Front Fan Module Replacement

Front Fan Module Replacement Overview

This is a high-level overview of the steps needed to replace the front fan modules.

  1. Identify failed front fan module through BMC or with the fan module LED and submit a service ticket

  2. Get replacement from NVIDIA Enterprise Support

  3. Remove failed fan module

  4. Insert new fan module

  5. Confirm new fan module is working correctly through BMC or the operating system tools

  6. Return/ship the failed unit to NVIDIA Enterprise Support using the packaging provided

Identifying a Failed Fan Module

You can identify a failed fan module using any of the following methods:

  • Remove the system bezel and visually inspect the fan module LEDs.

  • Run the nvsm show fans command and view the command output.

  • Access the BMC web user interface and view the sensor data from the fans. If a fan is running at an abnormal speed, then that fan needs to be replaced.

Viewing the Fan Module LEDs

  1. Removing and Attaching the Bezel to expose the fan modules.

    After you remove the bezel, the system looks like the following figure.

    _images/dgx-h100-front-view-fans.png
  2. Identify the failed fan using the fan module fault LED as shown in the following figure.

    _images/fan-module.png
  3. Look for the lit fault LED on the upper right corner of the faulty fan module as shown in the following figure.

    _images/fan-led.png

Running the Show Fans command

  • From the operating system, run:

    sudo nvsm show fans
    

    View the command output for any alerts, failures, or an unhealthy status.

Viewing Fan Modules from the BMC web user interface

  1. Identify the faulty fan module using the BMC dashboard.

  2. Log on to the BMC.

  3. Click Sensor from the left navigation menu.

  4. Review the Normal Sensors section.

  5. Look for abnormal fan speeds in the right column.

    _images/front-fan-module.png

    There are two fans in the fan module, identified by SPD_FAN_SYSn_F and SPD_FAN_SYSn_R, where n is the module ID. If either fan fails, then the entire module must be replaced.

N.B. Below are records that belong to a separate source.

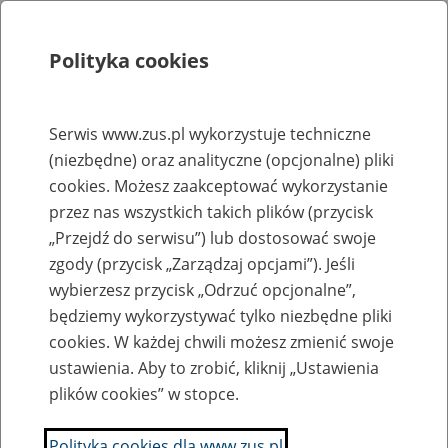
Polityka cookies
Szukaj
Menu
Serwis www.zus.pl wykorzystuje techniczne
(niezbędne) oraz analityczne (opcjonalne) pliki
Rejestry, ewidencje i archiwa
cookies. Możesz zaakceptować wykorzystanie
Baza zlikwidowanych lub
przez nas wszystkich takich plików (przycisk
„Przejdź do serwisu”) lub dostosować swoje
przekształconych zakładów pracy
zgody (przycisk „Zarządzaj opcjami”). Jeśli
wybierzesz przycisk „Odrzuć opcjonalne”,
Nazwa zakładu pracy:
będziemy wykorzystywać tylko niezbędne pliki
cookies. W każdej chwili możesz zmienić swoje
ustawienia. Aby to zrobić, kliknij „Ustawienia
plików cookies” w stopce.
SZUKAJ
Polityka cookies dla www.zus.pl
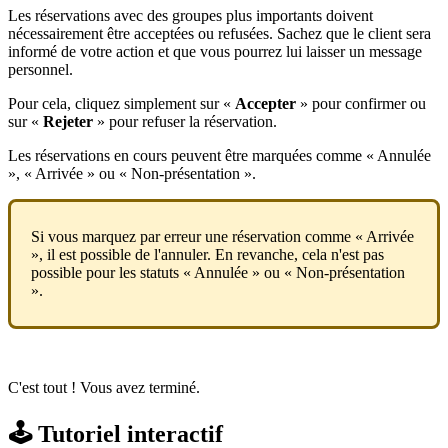
Les réservations avec des groupes plus importants doivent
nécessairement être acceptées ou refusées. Sachez que le client sera
informé de votre action et que vous pourrez lui laisser un message
personnel.
Pour cela, cliquez simplement sur «
Accepter
» pour confirmer ou
sur «
Rejeter
» pour refuser la réservation.
Les réservations en cours peuvent être marquées comme « Annulée
», « Arrivée » ou « Non-présentation ».
Si vous marquez par erreur une réservation comme « Arrivée
», il est possible de l'annuler. En revanche, cela n'est pas
possible pour les statuts « Annulée » ou « Non-présentation
».
C'est tout ! Vous avez terminé.
🕹️ Tutoriel interactif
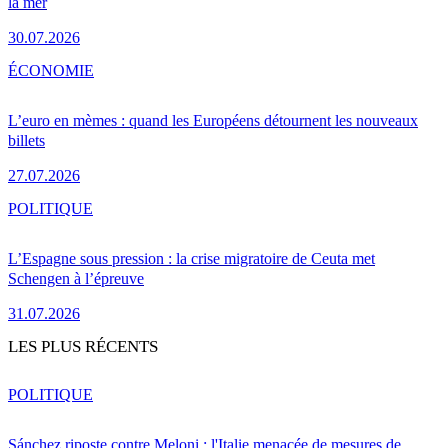
la mer
30.07.2026
ÉCONOMIE
L’euro en mèmes : quand les Européens détournent les nouveaux
billets
27.07.2026
POLITIQUE
L’Espagne sous pression : la crise migratoire de Ceuta met
Schengen à l’épreuve
31.07.2026
LES PLUS RÉCENTS
POLITIQUE
Sánchez riposte contre Meloni : l'Italie menacée de mesures de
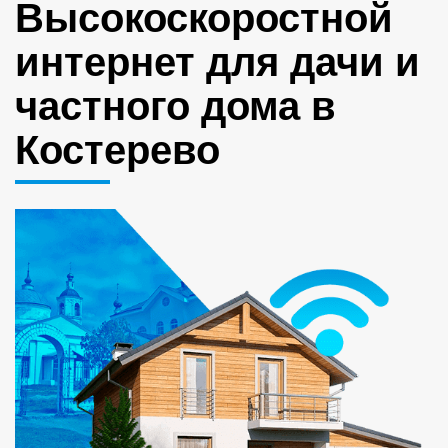
Высокоскоростной
интернет для дачи и
частного дома в
Костерево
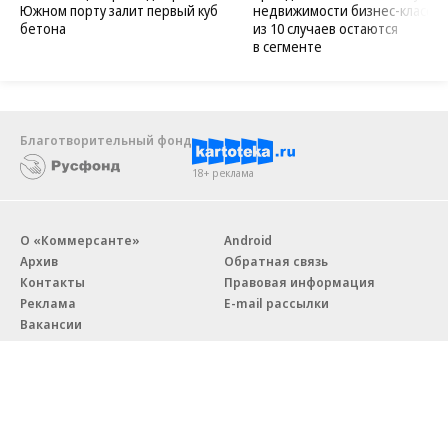
Южном порту залит первый куб
недвижимости бизнес-класса в
бетона
из 10 случаев остаются
в сегменте
Благотворительный фонд
18+ реклама
О «Коммерсанте»
Android
Архив
Обратная связь
Контакты
Правовая информация
Реклама
E-mail рассылки
Вакансии
18+
© АО «Коммерсантъ». 127006, Москва, Оружейный переулок д. 41,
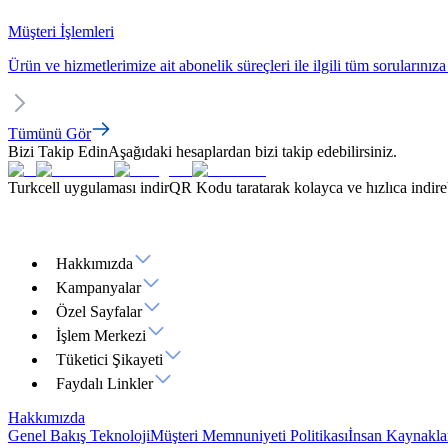
Müşteri İşlemleri
Ürün ve hizmetlerimize ait abonelik süreçleri ile ilgili tüm sorularınıza
Tümünü Gör
Bizi Takip Edin
Aşağıdaki hesaplardan bizi takip edebilirsiniz.
Turkcell uygulaması indir
QR Kodu taratarak kolayca ve hızlıca indirebi
Hakkımızda
Kampanyalar
Özel Sayfalar
İşlem Merkezi
Tüketici Şikayeti
Faydalı Linkler
Hakkımızda
Genel Bakış
Teknoloji
Müşteri Memnuniyeti Politikası
İnsan Kaynakla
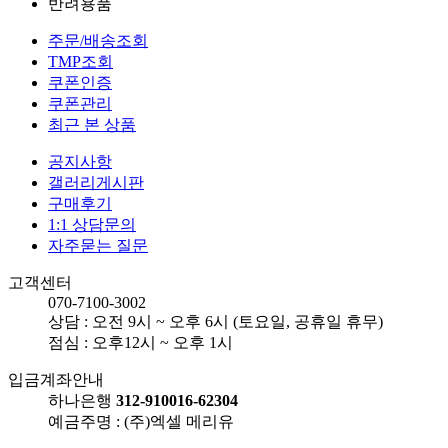
반려용품
주문/배송조회
TMP조회
쿠폰인증
쿠폰관리
최근 본 상품
공지사항
갤러리게시판
구매후기
1:1 상담문의
자주묻는 질문
고객센터
070-7100-3002
상담 : 오전 9시 ~ 오후 6시 (토요일, 공휴일 휴무)
점심 : 오후12시 ~ 오후 1시
입금계좌안내
하나은행
312-910016-62304
예금주명 : (주)엑셀 메리유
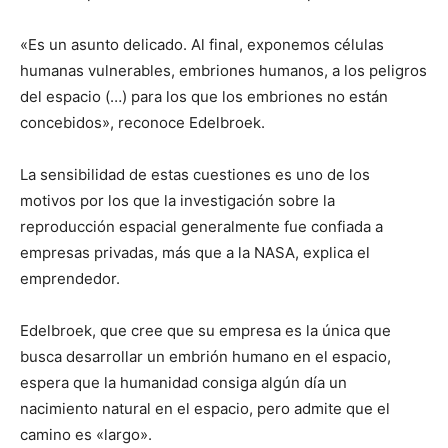
«Es un asunto delicado. Al final, exponemos células
humanas vulnerables, embriones humanos, a los peligros
del espacio (…) para los que los embriones no están
concebidos», reconoce Edelbroek.
La sensibilidad de estas cuestiones es uno de los
motivos por los que la investigación sobre la
reproducción espacial generalmente fue confiada a
empresas privadas, más que a la NASA, explica el
emprendedor.
Edelbroek, que cree que su empresa es la única que
busca desarrollar un embrión humano en el espacio,
espera que la humanidad consiga algún día un
nacimiento natural en el espacio, pero admite que el
camino es «largo».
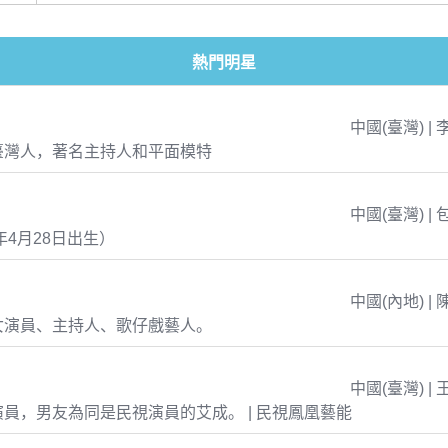
熱門明星
中國(臺灣) | 
臺灣人，著名主持人和平面模特
中國(臺灣) | 
年4月28日出生）
中國(內地) | 
女演員、主持人、歌仔戲藝人。
中國(臺灣) | 
員，男友為同是民視演員的艾成。 | 民視鳳凰藝能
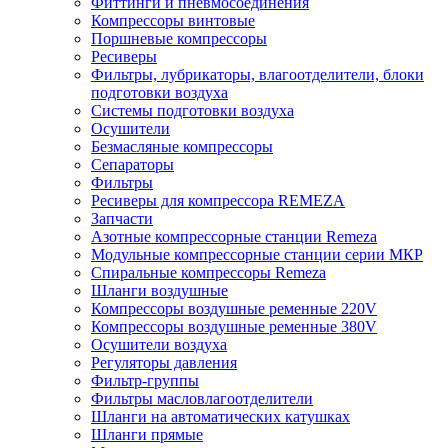
Фиттинги и пневмосоединения
Компрессоры винтовые
Поршневые компрессоры
Ресиверы
Фильтры, лубрикаторы, влагоотделители, блоки
подготовки воздуха
Системы подготовки воздуха
Осушители
Безмасляные компрессоры
Сепараторы
Фильтры
Ресиверы для компрессора REMEZA
Запчасти
Азотные компрессорные станции Remeza
Модульные компрессорные станции серии МКР
Спиральные компрессоры Remeza
Шланги воздушные
Компрессоры воздушные ременные 220V
Компрессоры воздушные ременные 380V
Осушители воздуха
Регуляторы давления
Фильтр-группы
Фильтры масловлагоотделители
Шланги на автоматических катушках
Шланги прямые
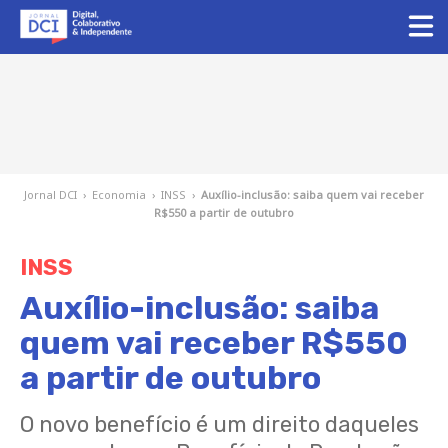
Jornal DCI
›
Economia
›
INSS
›
Auxílio-inclusão: saiba quem vai receber
R$550 a partir de outubro
INSS
Auxílio-inclusão: saiba
quem vai receber R$550
a partir de outubro
O novo benefício é um direito daqueles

  6. Use the nvsm command to confirm the fan issue.

    sudo nvsm show fans
    

    View the output and confirm that the status is unhealthy for the same fan.

Replacing and Returning the Front Fan Module

  1. Remove the new fan module from its packaging and be ready to install it.

    Important

    Replace the old fan with the new one within 30 seconds to avoid overheating of the system components.

  2. Refer to Removing and Attaching the Bezel to expose the fan modules.

  3. Unlock the fan module by pressing the release button, as shown in the following figure.

    _images/dgx-h100-fan-release-button.png
  4. Replace the failed fan module with the new one.

    _images/dgx-h100-fan-replace.png
  5. Confirm that the fan module is healthy working properly by performing the following actions:

    • Using the BMC web user interface

    • Verifying that the amber LED on the fan module is extinguished

    • Running the sudo nvsm show fans command

    • Install the bezel as described in the bezel section